Además, como Reina Soberana, ejerce en aquella prisión su dominio y
plenipotencia, tanto para aliviar, como para librar de sus penas a estas santas
prisioneras; y en cuanto a aliviarlas, aplicando San Bernardino de Sena al
asunto que no ocupa aquellas palabras del Eclesiástico: “Me paseé por las olas
del mar”, dice, esto es, visitando y socorriendo las necesidades y penas de mis
devotos que son mis hijos. Se llaman olas las penas del purgatorio, añade el
citado santo, porque son transitorias, a diferencia de las del infierno que nunca
pasan; y se llaman olas del mar, porque son penas muy amargas.
Afligidos de estas penas, los devotos de María son a menudo visitados y
socorridos por Ella. María misma reveló a Santa Brígida que Ella era la Madre
de todas las almas que se hallan en el purgatorio, porque todas las penas que
merecen por las culpas que cometieron en vida, en cierto modo se van
mitigando de hora en hora por sus ruegos. Ni se desdeña la piadosa Madre de
bajar a veces a aquella santa cárcel para visitar y consolar a sus afligidas hijas.
¡Cuánto importa, pues, dedicarse al culto de esa bondadosa Reina, ya que no
olvida de sus devotos en las purificadoras llamas del purgatorio!
Mas, no sólo consuela, socorre, visita María a sus hijos en la cárcel de la
expiación, sino que a veces los saca de allí para llevarlos al cielo. El día de su
gloriosa Asunción, dice una piadosa tradición quedó vacío el purgatorio,
porque María había pedido y conseguido de Jesucristo el llevar consigo a la
gloria todas las almas que entonces gemían en aquel lugar donde el fuego
purifica de toda mancha. Y es de creer que con sus ruegos y súplicas tiene el
singular privilegio de libertar, según le plazca, las ánimas del purgatorio y
especialmente las de sus hijos más devotos. Se, pues, devoto sincero de esta
tierna Madre, para que sientas también los dulces efectos de su maternal
socorro, cuando estés en el purgatorio. Aún más, pídele que te consiga, antes
de morir, la gracia de hacer un acto de amor tan perfecto, que puedas volar al
cielo sin pasar siquiera por esas llamas purificadoras.
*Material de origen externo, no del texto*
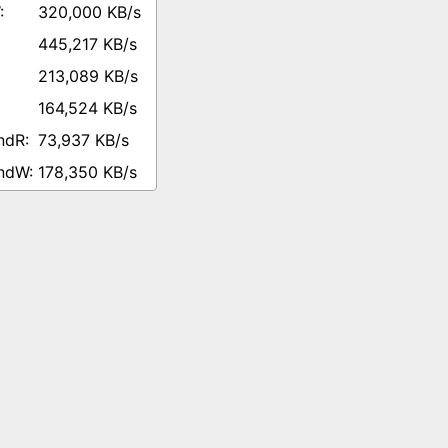
320,000 KB/s
445,217 KB/s
213,089 KB/s
164,524 KB/s
73,937 KB/s
178,350 KB/s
Se medita y se pide, etc. Gozos
ORACIÓN
¡Oh Madre del Perpetuo Socorro! ¡Oh! Vos que nunca abandonáis a vuestros
hijos, y los socorréis perpetuamente en la vida, en la muerte, hasta en el
mismo purgatorio, ved aquí a vuestros pies a un pobre pecador que, lleno de
confianza a Vos acude y a Vos se entrega. Muchos y grandes son los pecados
que he cometido; espero, ¡o Madre mía! Que me hayan sido perdonados, pero
no sé si he hecho por ellos la debida penitencia! Es probable que tenga que
acabar de expiarlos en el purgatorio. ¡Ah! Si tal fuese mi suerte, no dejéis de
visitarme en aquella terrible prisión! Consoladme entonces y aliviad mis
penas. En resumen, sed mi perpetuo socorro hasta verme en el cielo,
alabándoos y cantando vuestras misericordias por toda la eternidad.